Indian Prefolds cost $1 for premie size all the way through $2 each for “premium” on Cotton Babies. Absolutely get the high-quality Chinese or Indian prefolds from a diaper company such as this one. You can use the thinner Gerber ones you’ll find at Walmart or Babies R Us (we have some of those too) but they aren’t as absorbant and wear out faster.
You can use a Snappi to secure the prefold around your baby if you want. We don’t. It was just too much work for us. Plus, I caught one of the Snappi’s teeth on my finger once and it hurt! Instead, we do a “newspaper” fold and lay it inside the diaper cover. It’s easy and the diaper stays reasonably together.
I made a video to show you how we do it.
We have tried two types of diaper covers: Thirsties Duos and Flip. The Duos are a two-size option — size 1 is for 6-18 lbs. and size 2 is 18 – 40 lbs. We have size two only. This cover is nice, but sadly I’ve had quality issues with three of them. Velcro came unstitched, a snap separated from the fabric, and one had a spot wear out so it was no longer waterproof. The first two problems happened within the first 90 days of purchase so I received a replacement at no cost.
You might have better luck with yours. My general advice for it now is to read others’ reviews and form your own conclusions.
A few weeks ago, I purchased one Flip diaper cover. This system came out after we started cloth. It’s a one-size cover and appears to be well-made. The “stay dry” insert that comes with it is soft and nice but it can easily get bunched to the side (and cause a leak). We have been happy using prefolds inside of this cover, though the stay dry insert isn’t bad. I would like to get their organic cotton insert and combine that with a hemp doubler to see how that holds up overnight.
Flips also have disposable inserts for sale. We have some but haven’t tried them yet. It’s probably cheaper to use a regular disposable instead.
You can get this diaper (and others) for a great price on Diapers.com — $25 off $50 with free shipping. Check out this post to find out how.
Of course, there are plenty of other diaper covers and diapering systems out there. Have your cloth diapering friends show you theirs and read reviews to figure out what might work for you.
Finally, you may love prefolds just fine, but I like to use pocket diapers if we’re out running errands.
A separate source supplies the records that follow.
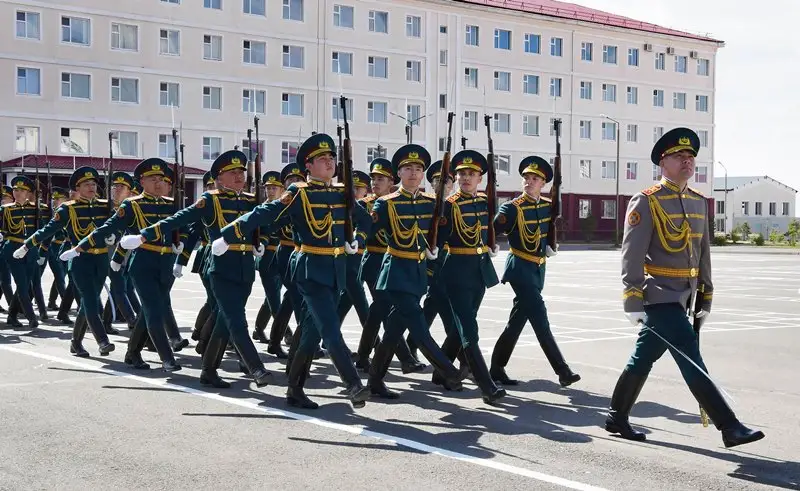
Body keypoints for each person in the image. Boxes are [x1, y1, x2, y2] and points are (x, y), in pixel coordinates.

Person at [605, 127, 764, 448]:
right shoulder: (647, 201)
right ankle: (729, 426)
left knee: (643, 357)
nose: (687, 162)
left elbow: (703, 252)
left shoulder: (697, 202)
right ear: (663, 163)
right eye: (680, 156)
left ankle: (616, 416)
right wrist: (632, 299)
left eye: (691, 157)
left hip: (686, 298)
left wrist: (705, 294)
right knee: (691, 357)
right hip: (659, 295)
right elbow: (631, 255)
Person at [214, 133, 371, 409]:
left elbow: (366, 221)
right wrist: (229, 234)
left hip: (336, 270)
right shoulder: (299, 192)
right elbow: (265, 212)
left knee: (311, 333)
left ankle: (294, 389)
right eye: (322, 159)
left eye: (331, 158)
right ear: (308, 166)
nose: (329, 162)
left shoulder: (341, 193)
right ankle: (353, 384)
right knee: (331, 328)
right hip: (310, 270)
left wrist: (357, 239)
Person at [118, 150, 271, 388]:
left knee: (223, 322)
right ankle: (256, 367)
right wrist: (143, 236)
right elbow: (177, 219)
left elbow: (268, 225)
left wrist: (262, 243)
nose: (239, 176)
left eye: (241, 171)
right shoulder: (210, 200)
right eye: (233, 172)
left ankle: (208, 371)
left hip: (245, 269)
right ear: (220, 178)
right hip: (221, 269)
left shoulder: (253, 200)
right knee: (236, 320)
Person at [66, 159, 184, 371]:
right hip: (143, 264)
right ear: (142, 181)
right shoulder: (133, 204)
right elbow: (108, 227)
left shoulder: (170, 204)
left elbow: (185, 226)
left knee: (149, 310)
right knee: (154, 310)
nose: (158, 183)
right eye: (152, 179)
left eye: (161, 179)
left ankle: (132, 353)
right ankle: (167, 358)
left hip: (166, 264)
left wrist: (181, 244)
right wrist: (79, 248)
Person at [366, 144, 464, 399]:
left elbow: (443, 229)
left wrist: (435, 249)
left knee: (393, 331)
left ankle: (375, 380)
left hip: (418, 271)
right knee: (419, 327)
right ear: (399, 173)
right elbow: (367, 230)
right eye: (408, 168)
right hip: (396, 271)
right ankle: (449, 371)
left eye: (418, 169)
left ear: (423, 175)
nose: (413, 173)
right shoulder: (385, 204)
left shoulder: (432, 203)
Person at [489, 156, 581, 387]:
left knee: (517, 322)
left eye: (535, 179)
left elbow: (549, 232)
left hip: (538, 269)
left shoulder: (547, 206)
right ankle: (562, 370)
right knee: (540, 319)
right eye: (527, 178)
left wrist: (551, 245)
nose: (529, 182)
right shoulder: (511, 208)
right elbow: (490, 232)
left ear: (544, 183)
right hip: (519, 268)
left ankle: (497, 368)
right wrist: (490, 246)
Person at [436, 150, 506, 404]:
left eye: (472, 174)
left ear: (480, 179)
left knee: (459, 327)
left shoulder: (485, 203)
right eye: (462, 174)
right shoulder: (449, 205)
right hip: (456, 272)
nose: (466, 178)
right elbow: (438, 242)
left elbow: (488, 230)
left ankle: (440, 372)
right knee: (469, 331)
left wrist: (492, 244)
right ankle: (487, 386)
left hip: (479, 272)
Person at [21, 167, 115, 355]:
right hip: (80, 260)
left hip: (101, 259)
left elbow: (118, 224)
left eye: (94, 184)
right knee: (89, 300)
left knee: (88, 303)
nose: (91, 187)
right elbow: (48, 229)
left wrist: (114, 235)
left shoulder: (104, 206)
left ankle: (75, 343)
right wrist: (27, 245)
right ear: (77, 188)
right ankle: (102, 340)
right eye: (86, 184)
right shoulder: (68, 208)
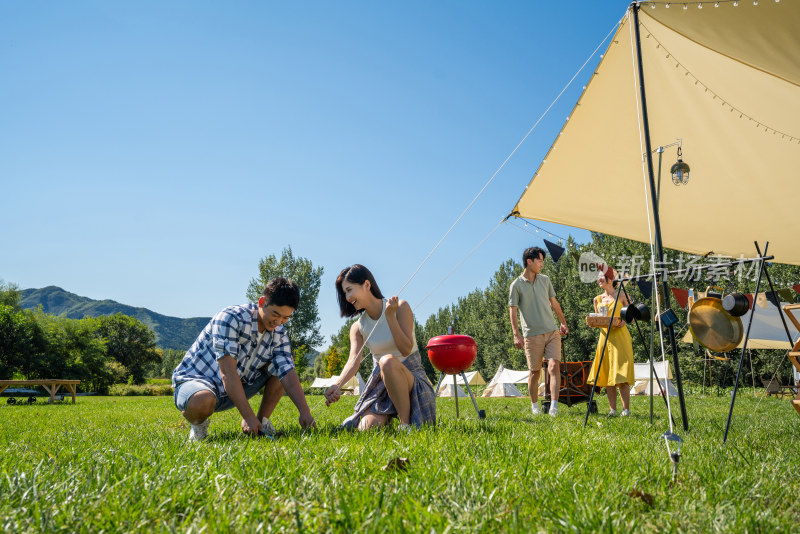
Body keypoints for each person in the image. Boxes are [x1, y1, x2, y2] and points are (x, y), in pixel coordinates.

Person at [172, 277, 315, 441]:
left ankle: (261, 423)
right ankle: (198, 426)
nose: (278, 321)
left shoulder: (279, 333)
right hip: (199, 382)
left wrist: (305, 412)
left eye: (285, 318)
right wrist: (247, 416)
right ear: (262, 302)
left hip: (236, 386)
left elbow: (288, 372)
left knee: (284, 363)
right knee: (201, 401)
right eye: (275, 314)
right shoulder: (230, 318)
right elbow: (227, 372)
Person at [324, 264, 436, 430]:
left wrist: (390, 318)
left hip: (412, 381)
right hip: (381, 385)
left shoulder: (400, 308)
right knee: (366, 428)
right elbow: (353, 361)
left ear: (367, 285)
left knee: (387, 362)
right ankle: (387, 416)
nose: (347, 297)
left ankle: (405, 425)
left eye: (349, 289)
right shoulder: (358, 327)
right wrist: (338, 384)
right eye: (344, 292)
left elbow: (406, 349)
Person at [509, 247, 569, 416]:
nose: (542, 264)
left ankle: (554, 407)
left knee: (554, 366)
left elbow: (554, 303)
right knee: (535, 372)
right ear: (530, 261)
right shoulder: (516, 285)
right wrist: (516, 334)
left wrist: (563, 323)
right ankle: (535, 406)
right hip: (532, 335)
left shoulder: (545, 280)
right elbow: (512, 311)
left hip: (552, 331)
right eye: (540, 261)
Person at [587, 268, 635, 416]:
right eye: (598, 277)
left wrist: (625, 322)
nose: (599, 279)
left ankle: (626, 409)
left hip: (620, 337)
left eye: (602, 276)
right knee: (608, 375)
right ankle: (612, 409)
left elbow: (632, 316)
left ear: (611, 278)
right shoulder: (597, 299)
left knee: (621, 374)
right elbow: (598, 319)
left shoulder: (622, 295)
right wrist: (592, 321)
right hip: (604, 338)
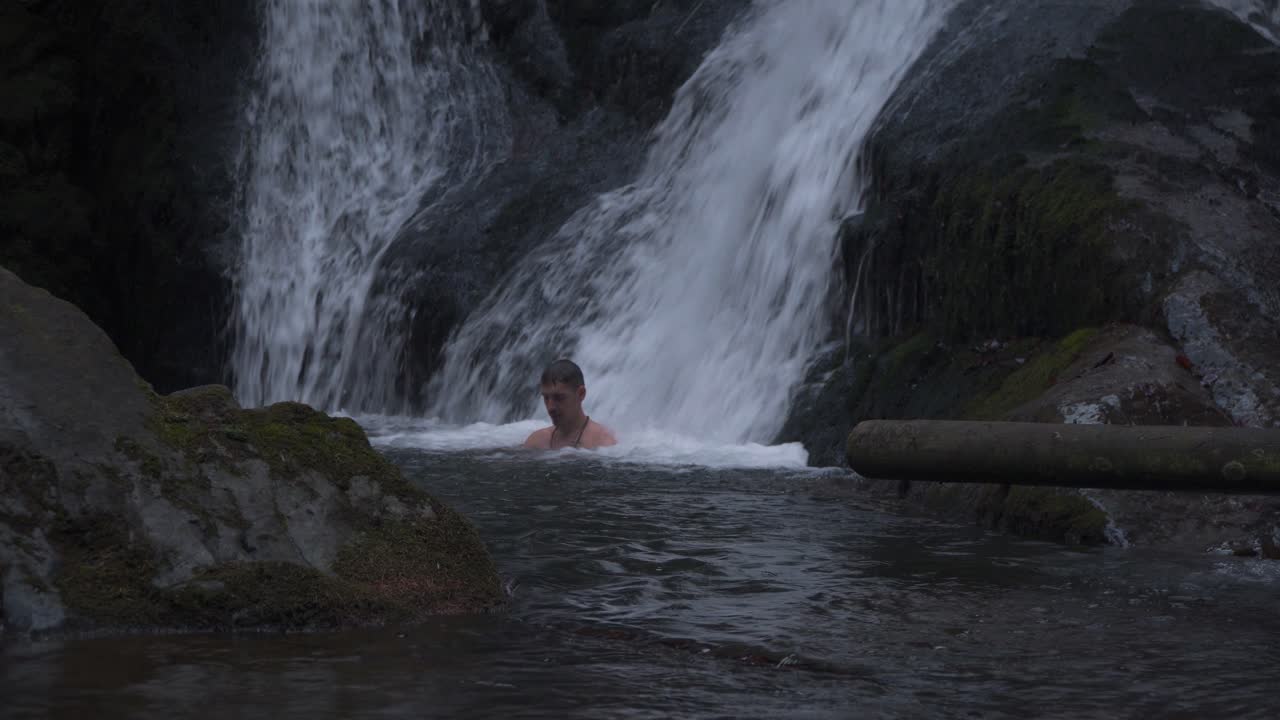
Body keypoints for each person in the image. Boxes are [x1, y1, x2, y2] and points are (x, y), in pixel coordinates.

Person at [522, 358, 617, 450]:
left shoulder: (603, 443)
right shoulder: (536, 442)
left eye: (559, 398)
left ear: (581, 394)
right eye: (546, 398)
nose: (550, 407)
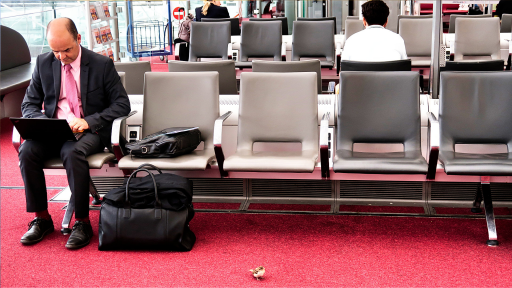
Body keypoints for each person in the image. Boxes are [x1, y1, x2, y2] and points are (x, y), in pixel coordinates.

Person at [19, 18, 130, 249]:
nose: (61, 56)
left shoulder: (101, 64)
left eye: (67, 49)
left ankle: (82, 222)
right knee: (27, 150)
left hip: (88, 131)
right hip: (54, 129)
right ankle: (42, 217)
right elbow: (28, 105)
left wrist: (88, 122)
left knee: (72, 152)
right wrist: (46, 124)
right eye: (55, 51)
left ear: (78, 39)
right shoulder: (43, 63)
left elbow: (121, 105)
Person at [341, 0, 407, 62]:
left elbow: (344, 69)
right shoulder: (398, 40)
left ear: (364, 21)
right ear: (386, 21)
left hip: (360, 74)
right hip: (389, 74)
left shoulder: (351, 41)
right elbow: (404, 69)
I’d suggest a pocket over an all-in-one for you mamas-without-washers because they ought to be easier for you to get clean and dry.
Bottom line advice:
- Don’t make parenting a newborn harder on yourself than it needs to be. There’s no shame in using disposables.
- If you try cloth at first and it’s too much work, switch to disposables until your baby reaches a new poop phase. If it’s still too much work, sell ’em off and pat yourself on the back for trying.
- You probably can make it work!
Cloth-diapering parents of all washing situations — what would you like to add? And more on the topic: Trent says the cost savings of cloth go way down if you have to pay per wash. I disagree — I think you’ll have to run the numbers yourself on this one.